Collection entries:
[Start of Attachment]

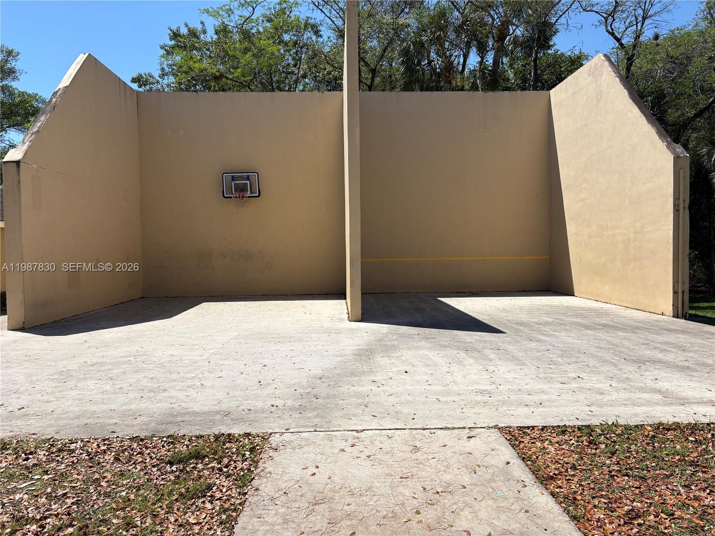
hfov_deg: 67.3
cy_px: 268
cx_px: 358
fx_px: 537
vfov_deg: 53.1
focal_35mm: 26
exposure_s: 1/4608
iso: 50
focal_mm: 5.96
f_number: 1.6
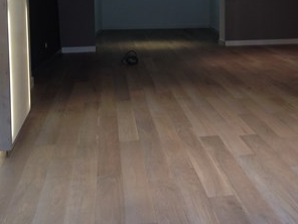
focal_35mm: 67
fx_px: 577
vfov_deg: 21.6
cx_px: 245
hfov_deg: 28.3
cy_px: 38
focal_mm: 4.12
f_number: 2.4
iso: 64
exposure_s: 1/20
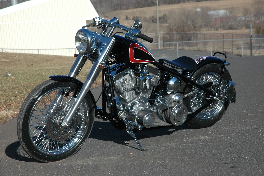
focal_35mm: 105
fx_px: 769
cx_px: 132
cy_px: 88
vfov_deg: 13.0
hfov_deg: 19.5
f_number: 8
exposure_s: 1/500
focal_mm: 70
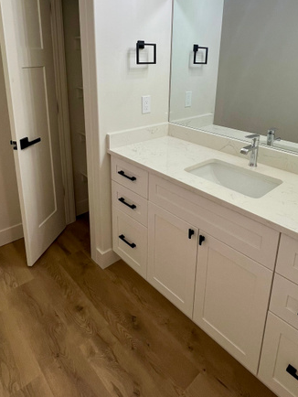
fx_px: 264
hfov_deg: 58.9
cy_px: 134
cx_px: 155
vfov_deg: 71.8
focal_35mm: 23
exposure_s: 1/120
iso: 80
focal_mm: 1.57
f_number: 1.8
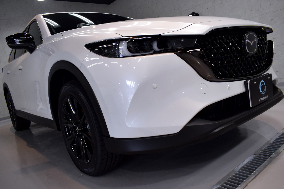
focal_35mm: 27
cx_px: 142
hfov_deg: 67.4
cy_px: 94
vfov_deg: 47.9
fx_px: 213
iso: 800
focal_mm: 18
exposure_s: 1/160
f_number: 6.3
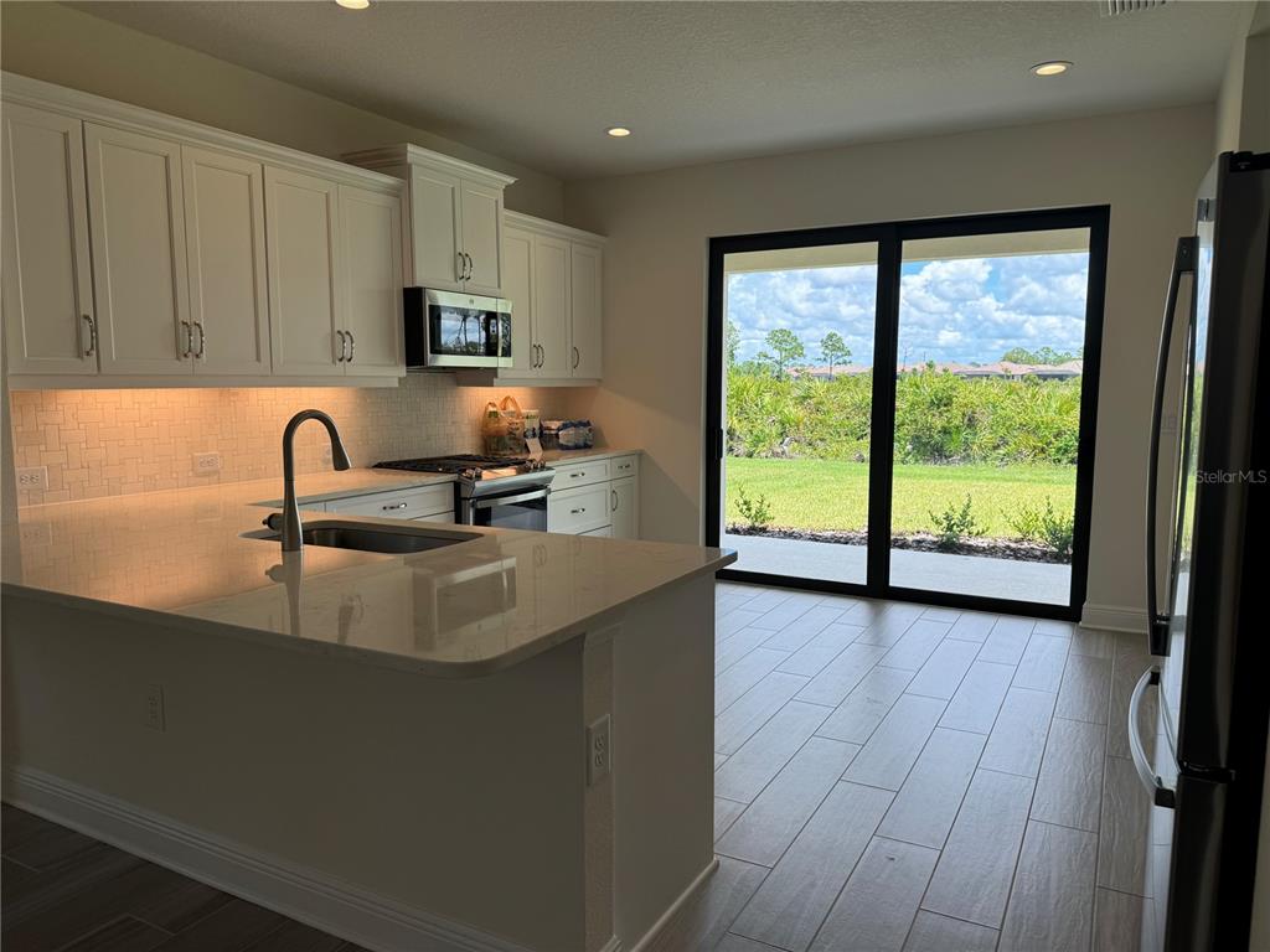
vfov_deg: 56.8
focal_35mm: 24
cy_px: 476
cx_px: 635
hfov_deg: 71.6
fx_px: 881
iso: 80
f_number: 1.78
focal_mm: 6.76
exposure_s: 1/651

[End of Attachment]

* Instructions for the task
Omit the pictures, then copy out all the data exactly as it stands.

* Answer to this exercise
hfov_deg: 67.3
cy_px: 268
cx_px: 358
fx_px: 537
vfov_deg: 53.1
focal_35mm: 26
exposure_s: 1/4608
iso: 50
focal_mm: 5.96
f_number: 1.6
focal_35mm: 67
fx_px: 577
vfov_deg: 21.6
cx_px: 245
hfov_deg: 28.3
cy_px: 38
focal_mm: 4.12
f_number: 2.4
iso: 64
exposure_s: 1/20
focal_35mm: 105
fx_px: 769
cx_px: 132
cy_px: 88
vfov_deg: 13.0
hfov_deg: 19.5
f_number: 8
exposure_s: 1/500
focal_mm: 70
fx_px: 264
hfov_deg: 58.9
cy_px: 134
cx_px: 155
vfov_deg: 71.8
focal_35mm: 23
exposure_s: 1/120
iso: 80
focal_mm: 1.57
f_number: 1.8
focal_35mm: 27
cx_px: 142
hfov_deg: 67.4
cy_px: 94
vfov_deg: 47.9
fx_px: 213
iso: 800
focal_mm: 18
exposure_s: 1/160
f_number: 6.3
vfov_deg: 56.8
focal_35mm: 24
cy_px: 476
cx_px: 635
hfov_deg: 71.6
fx_px: 881
iso: 80
f_number: 1.78
focal_mm: 6.76
exposure_s: 1/651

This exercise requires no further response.